= Exercise objective =
Which lines of the entries below include "topbar"? List them all.

= Data excerpts =
'''

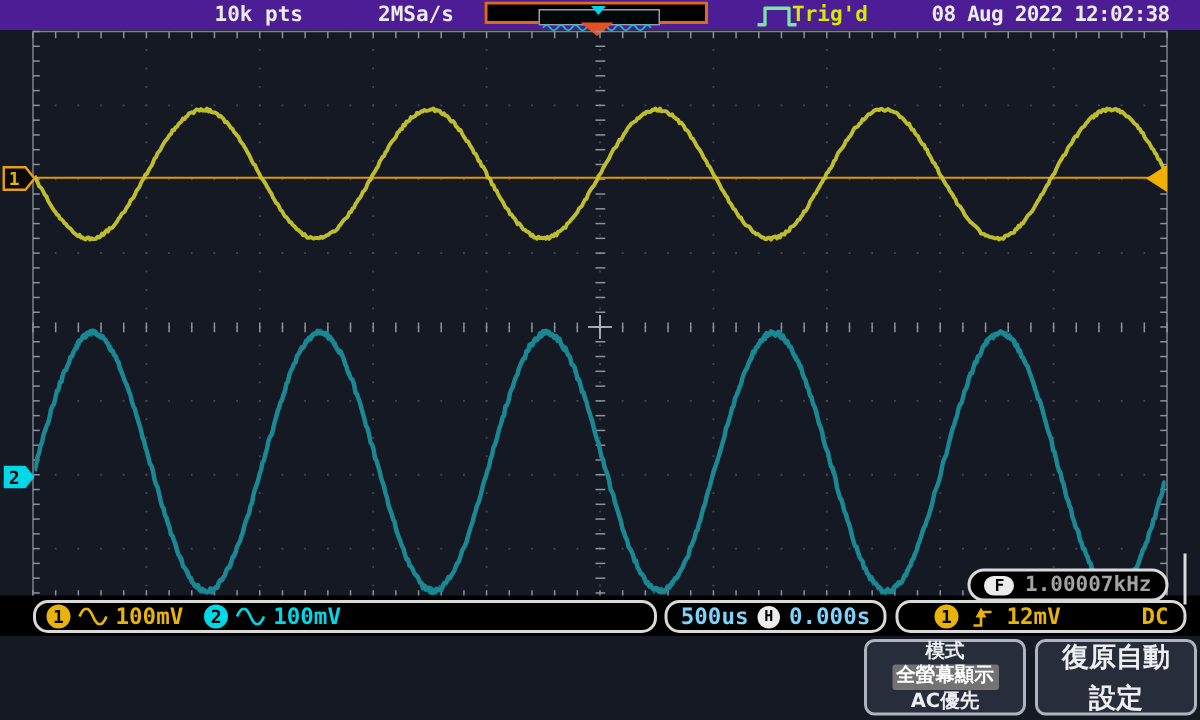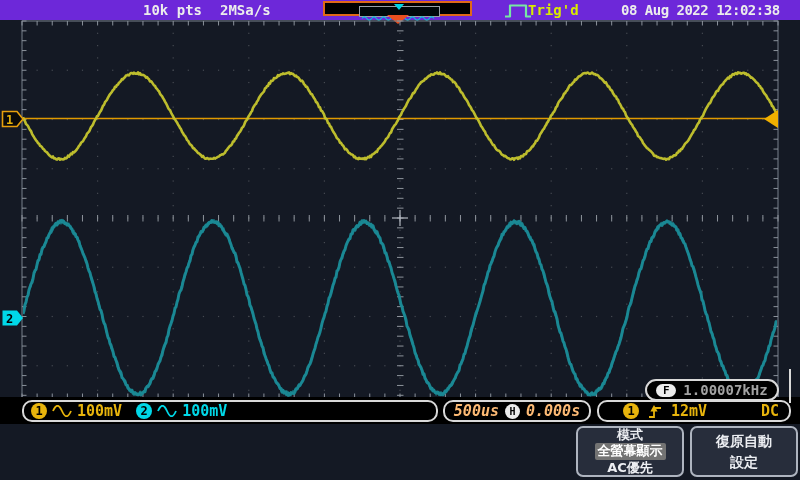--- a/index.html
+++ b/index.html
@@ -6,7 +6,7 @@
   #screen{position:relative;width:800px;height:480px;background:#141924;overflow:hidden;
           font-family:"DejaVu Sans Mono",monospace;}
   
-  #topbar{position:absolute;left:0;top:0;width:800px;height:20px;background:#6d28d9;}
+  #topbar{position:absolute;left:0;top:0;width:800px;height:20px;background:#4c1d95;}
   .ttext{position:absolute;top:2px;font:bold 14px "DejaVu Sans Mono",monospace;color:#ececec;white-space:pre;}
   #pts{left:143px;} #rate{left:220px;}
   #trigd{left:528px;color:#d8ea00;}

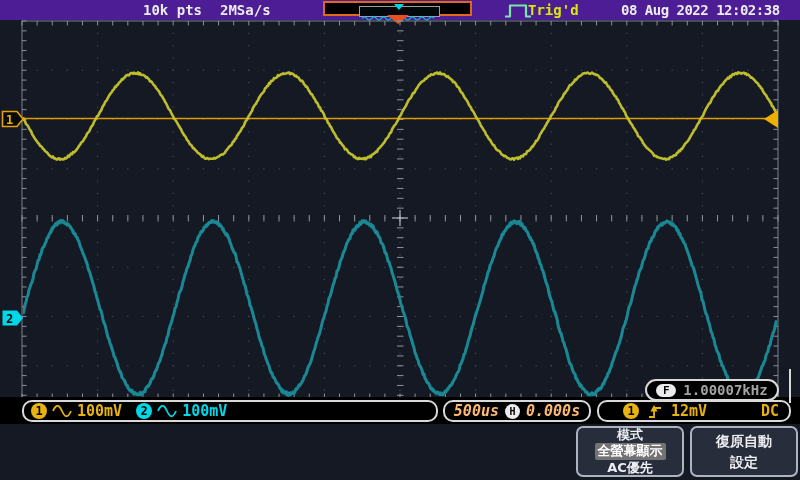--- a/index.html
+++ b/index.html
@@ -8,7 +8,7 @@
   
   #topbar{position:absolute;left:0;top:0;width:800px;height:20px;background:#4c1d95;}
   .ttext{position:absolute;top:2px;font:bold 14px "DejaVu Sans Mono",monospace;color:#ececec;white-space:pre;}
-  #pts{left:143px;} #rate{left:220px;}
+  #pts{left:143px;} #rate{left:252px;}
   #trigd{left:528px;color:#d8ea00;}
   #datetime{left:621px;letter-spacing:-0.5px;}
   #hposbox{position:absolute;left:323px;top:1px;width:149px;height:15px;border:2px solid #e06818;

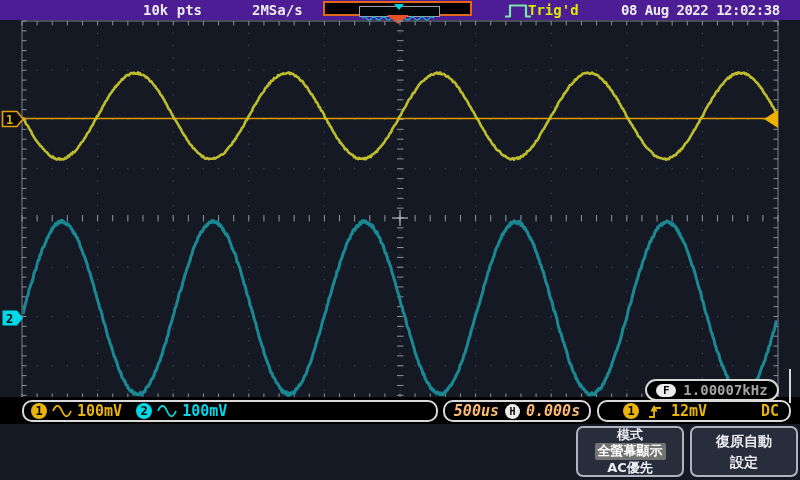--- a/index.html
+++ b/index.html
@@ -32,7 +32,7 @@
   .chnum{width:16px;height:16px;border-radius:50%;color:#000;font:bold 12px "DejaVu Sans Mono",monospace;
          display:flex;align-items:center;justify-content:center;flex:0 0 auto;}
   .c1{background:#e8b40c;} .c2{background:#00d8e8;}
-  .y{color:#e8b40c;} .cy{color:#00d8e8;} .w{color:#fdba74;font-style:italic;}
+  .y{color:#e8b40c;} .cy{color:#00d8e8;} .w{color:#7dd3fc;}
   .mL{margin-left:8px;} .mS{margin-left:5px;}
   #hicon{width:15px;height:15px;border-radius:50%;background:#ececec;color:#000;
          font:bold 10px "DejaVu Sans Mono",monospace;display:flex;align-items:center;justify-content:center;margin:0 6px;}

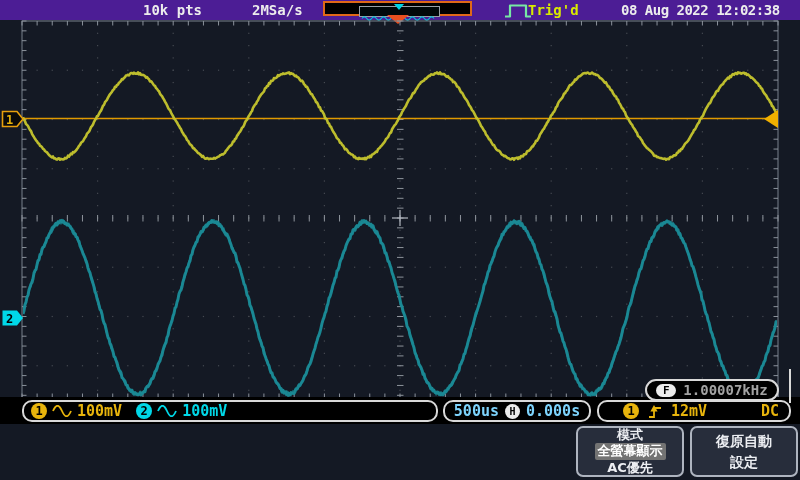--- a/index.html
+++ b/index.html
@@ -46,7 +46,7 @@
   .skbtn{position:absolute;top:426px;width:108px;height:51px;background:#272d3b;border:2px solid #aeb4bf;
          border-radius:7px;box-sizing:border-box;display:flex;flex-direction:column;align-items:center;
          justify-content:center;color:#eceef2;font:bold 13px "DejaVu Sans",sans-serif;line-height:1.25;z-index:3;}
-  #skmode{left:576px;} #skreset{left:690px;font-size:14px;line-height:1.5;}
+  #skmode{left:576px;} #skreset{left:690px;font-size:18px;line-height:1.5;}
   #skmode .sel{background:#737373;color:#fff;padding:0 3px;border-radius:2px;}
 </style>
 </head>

'''

= Your response =
-  #topbar{position:absolute;left:0;top:0;width:800px;height:20px;background:#6d28d9;}
+  #topbar{position:absolute;left:0;top:0;width:800px;height:20px;background:#4c1d95;}
   #topbar{position:absolute;left:0;top:0;width:800px;height:20px;background:#4c1d95;}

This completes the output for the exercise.